*Exercise brief*:
Once the pictures are set aside, reproduce the remaining data exactly.

++++++++++++++++++++

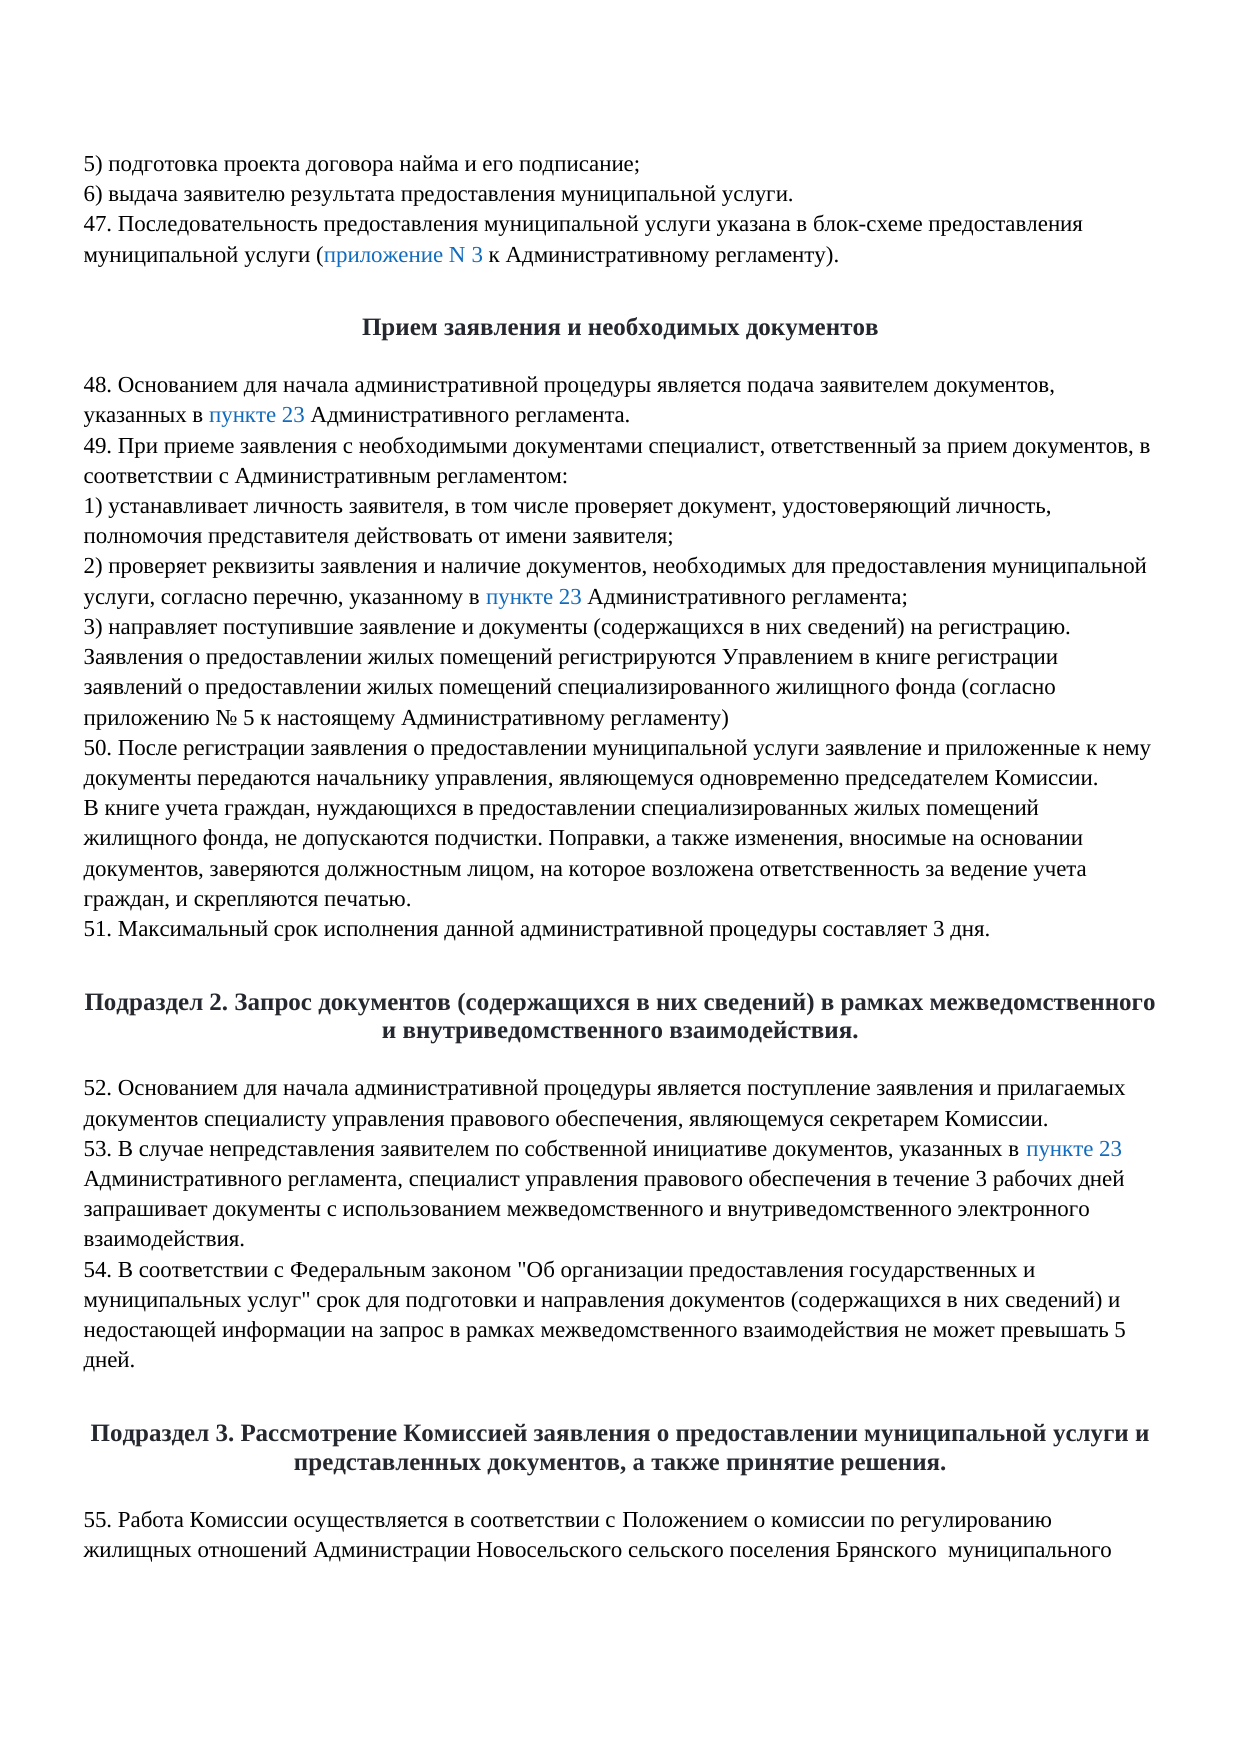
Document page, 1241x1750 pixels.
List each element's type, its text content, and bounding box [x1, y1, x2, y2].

text 52. Основанием для начала административной процедуры является поступление заявления и прилагаемых документов специалисту управления правового обеспечения, являющемуся секретарем Комиссии. [83, 1074, 1157, 1131]
text В книге учета граждан, нуждающихся в предоставлении специализированных жилых помещений жилищного фонда, не допускаются подчистки. Поправки, а также изменения, вносимые на основании документов, заверяются должностным лицом, на которое возложена ответственность за ведение учета граждан, и скрепляются печатью. [83, 794, 1157, 911]
text 48. Основанием для начала административной процедуры является подача заявителем документов, указанных в пункте 23 Административного регламента. [83, 371, 1157, 428]
subtitle Подраздел 3. Рассмотрение Комиссией заявления о предоставлении муниципальной услуги и представленных документов, а также принятие решения. [83, 1418, 1157, 1475]
text 3) направляет поступившие заявление и документы (содержащихся в них сведений) на регистрацию. [83, 613, 1157, 639]
text 53. В случае непредставления заявителем по собственной инициативе документов, указанных в пункте 23 Административного регламента, специалист управления правового обеспечения в течение 3 рабочих дней запрашивает документы с использованием межведомственного и внутриведомственного электронного взаимодействия. [83, 1135, 1157, 1252]
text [83, 1506, 1157, 1562]
text 2) проверяет реквизиты заявления и наличие документов, необходимых для предоставления муниципальной услуги, согласно перечню, указанному в пункте 23 Административного регламента; [83, 552, 1157, 609]
text Заявления о предоставлении жилых помещений регистрируются Управлением в книге регистрации заявлений о предоставлении жилых помещений специализированного жилищного фонда (согласно приложению № 5 к настоящему Административному регламенту) [83, 643, 1157, 730]
text 6) выдача заявителю результата предоставления муниципальной услуги. [83, 180, 1157, 207]
text 5) подготовка проекта договора найма и его подписание; [83, 150, 1157, 176]
text 1) устанавливает личность заявителя, в том числе проверяет документ, удостоверяющий личность, полномочия представителя действовать от имени заявителя; [83, 492, 1157, 549]
text 54. В соответствии с Федеральным законом "Об организации предоставления государственных и муниципальных услуг" срок для подготовки и направления документов (содержащихся в них сведений) и недостающей информации на запрос в рамках межведомственного взаимодействия не может превышать 5 дней. [83, 1256, 1157, 1373]
text 47. Последовательность предоставления муниципальной услуги указана в блок-схеме предоставления муниципальной услуги (приложение N 3 к Административному регламенту). [83, 210, 1157, 267]
subtitle Прием заявления и необходимых документов [83, 312, 1157, 341]
text 51. Максимальный срок исполнения данной административной процедуры составляет 3 дня. [83, 915, 1157, 941]
text 50. После регистрации заявления о предоставлении муниципальной услуги заявление и приложенные к нему документы передаются начальнику управления, являющемуся одновременно председателем Комиссии. [83, 734, 1157, 790]
subtitle Подраздел 2. Запрос документов (содержащихся в них сведений) в рамках межведомственного и внутриведомственного взаимодействия. [83, 987, 1157, 1044]
text 49. При приеме заявления с необходимыми документами специалист, ответственный за прием документов, в соответствии с Административным регламентом: [83, 432, 1157, 488]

++++++++++++++++++++

*Task result*:
Document page, 1241x1750 pixels.
List each element's type, its text content, and bounding box [x1, y1, x2, y2].

text 52. Основанием для начала административной процедуры является поступление заявления и прилагаемых документов специалисту управления правового обеспечения, являющемуся секретарем Комиссии. [83, 1074, 1157, 1131]
text В книге учета граждан, нуждающихся в предоставлении специализированных жилых помещений жилищного фонда, не допускаются подчистки. Поправки, а также изменения, вносимые на основании документов, заверяются должностным лицом, на которое возложена ответственность за ведение учета граждан, и скрепляются печатью. [83, 794, 1157, 911]
text 48. Основанием для начала административной процедуры является подача заявителем документов, указанных в пункте 23 Административного регламента. [83, 371, 1157, 428]
subtitle Подраздел 3. Рассмотрение Комиссией заявления о предоставлении муниципальной услуги и представленных документов, а также принятие решения. [83, 1418, 1157, 1475]
text 3) направляет поступившие заявление и документы (содержащихся в них сведений) на регистрацию. [83, 613, 1157, 639]
text 53. В случае непредставления заявителем по собственной инициативе документов, указанных в пункте 23 Административного регламента, специалист управления правового обеспечения в течение 3 рабочих дней запрашивает документы с использованием межведомственного и внутриведомственного электронного взаимодействия. [83, 1135, 1157, 1252]
text [83, 1506, 1157, 1562]
text 2) проверяет реквизиты заявления и наличие документов, необходимых для предоставления муниципальной услуги, согласно перечню, указанному в пункте 23 Административного регламента; [83, 552, 1157, 609]
text Заявления о предоставлении жилых помещений регистрируются Управлением в книге регистрации заявлений о предоставлении жилых помещений специализированного жилищного фонда (согласно приложению № 5 к настоящему Административному регламенту) [83, 643, 1157, 730]
text 6) выдача заявителю результата предоставления муниципальной услуги. [83, 180, 1157, 207]
text 5) подготовка проекта договора найма и его подписание; [83, 150, 1157, 176]
text 1) устанавливает личность заявителя, в том числе проверяет документ, удостоверяющий личность, полномочия представителя действовать от имени заявителя; [83, 492, 1157, 549]
text 54. В соответствии с Федеральным законом "Об организации предоставления государственных и муниципальных услуг" срок для подготовки и направления документов (содержащихся в них сведений) и недостающей информации на запрос в рамках межведомственного взаимодействия не может превышать 5 дней. [83, 1256, 1157, 1373]
text 47. Последовательность предоставления муниципальной услуги указана в блок-схеме предоставления муниципальной услуги (приложение N 3 к Административному регламенту). [83, 210, 1157, 267]
subtitle Прием заявления и необходимых документов [83, 312, 1157, 341]
text 51. Максимальный срок исполнения данной административной процедуры составляет 3 дня. [83, 915, 1157, 941]
text 50. После регистрации заявления о предоставлении муниципальной услуги заявление и приложенные к нему документы передаются начальнику управления, являющемуся одновременно председателем Комиссии. [83, 734, 1157, 790]
subtitle Подраздел 2. Запрос документов (содержащихся в них сведений) в рамках межведомственного и внутриведомственного взаимодействия. [83, 987, 1157, 1044]
text 49. При приеме заявления с необходимыми документами специалист, ответственный за прием документов, в соответствии с Административным регламентом: [83, 432, 1157, 488]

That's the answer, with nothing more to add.